A proposal by the European Union to establish a "carbon border tax" will damage global efforts to take joint action on climate change, China said on Wednesday, urging a push back against climate "protectionism".
The EU's new climate commissioner Frans Timmermans said in October that research would begin on the new tax, which is aimed at protecting European firms from unfair competition by raising the cost of products from countries that fail to take adequate action against climate change.
But Europe's proposals, together with a decision by US President Donald Trump to withdraw from the 2015 Paris agreement, would seriously harm international efforts to tackle global warming, according to a Chinese report released on Wednesday.
"We need to prevent unilateralism and protectionism from hurting global growth expectations and the will of countries to combat climate change together," Zhao Yingmin, China's vice environment minister, told a briefing.
Any border tax would likely raise the price of Chinese goods in Europe, and Beijing believes it would violate a core principle of the Paris climate change agreement, which says richer countries should bear greater responsibility for cutting emissions.
As part of its national commitments to fight global warming, China - the world's largest producer of greenhouse gas - has pledged to bring emissions to a peak by "around 2030".
Alhough it has not set targets to cut absolute emission levels, China has cut levels of carbon intensity - the amount produced per unit of economic growth - by 48.5% from 2005 to 2018, two years ahead of schedule, Zhao said.
The United States says the Paris accord is unfair to US firms because it does not do enough to tackle emissions from competitors in China and India.
China's total annual emissions stood at around 14 gigatonnes in 2018, according to a study published by the United Nations this week, more than twice the U.S. level. China's per capita emissions are around the same as in Japan and the European Union.

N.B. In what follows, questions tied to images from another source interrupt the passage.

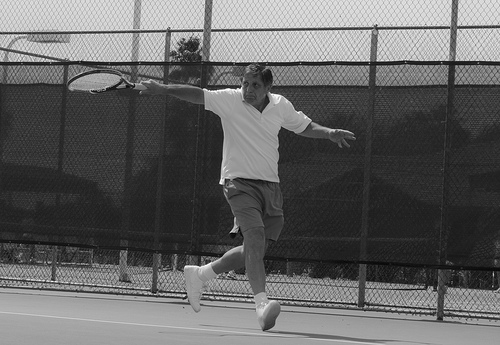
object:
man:
[141, 63, 354, 331]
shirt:
[205, 88, 312, 184]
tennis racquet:
[67, 70, 147, 95]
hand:
[139, 79, 164, 96]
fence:
[0, 0, 498, 321]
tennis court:
[0, 286, 499, 343]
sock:
[200, 263, 217, 281]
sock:
[254, 292, 266, 302]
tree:
[166, 37, 210, 258]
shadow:
[266, 329, 417, 344]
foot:
[185, 265, 204, 312]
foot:
[257, 301, 280, 331]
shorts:
[223, 178, 283, 241]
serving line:
[1, 313, 381, 344]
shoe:
[184, 265, 203, 312]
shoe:
[256, 301, 281, 330]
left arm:
[280, 96, 329, 139]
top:
[0, 23, 499, 35]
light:
[3, 33, 71, 84]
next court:
[0, 246, 499, 311]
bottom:
[0, 282, 500, 324]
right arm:
[167, 83, 219, 115]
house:
[287, 167, 428, 259]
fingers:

Beijing has promised "the highest possible ambition" when updating pledges next year, but it has not so far offered to revise its 2030 target, even though one expert says emissions could peak as early as 2022.
"The targets have been determined scientifically on the basis of economic development and current national conditions," said Zhao, adding that it would take "extraordinary efforts" to achieve them.
China was also making progress on its long-awaited efforts to build a nationwide carbon trading platform, Li Gao, head of the climate change office at the environment ministry, told the briefing, though he did not give a timeframe.
China pledged to launch the platform in 2017 as part of its Paris commitments, but it has faced a series of technical difficulties.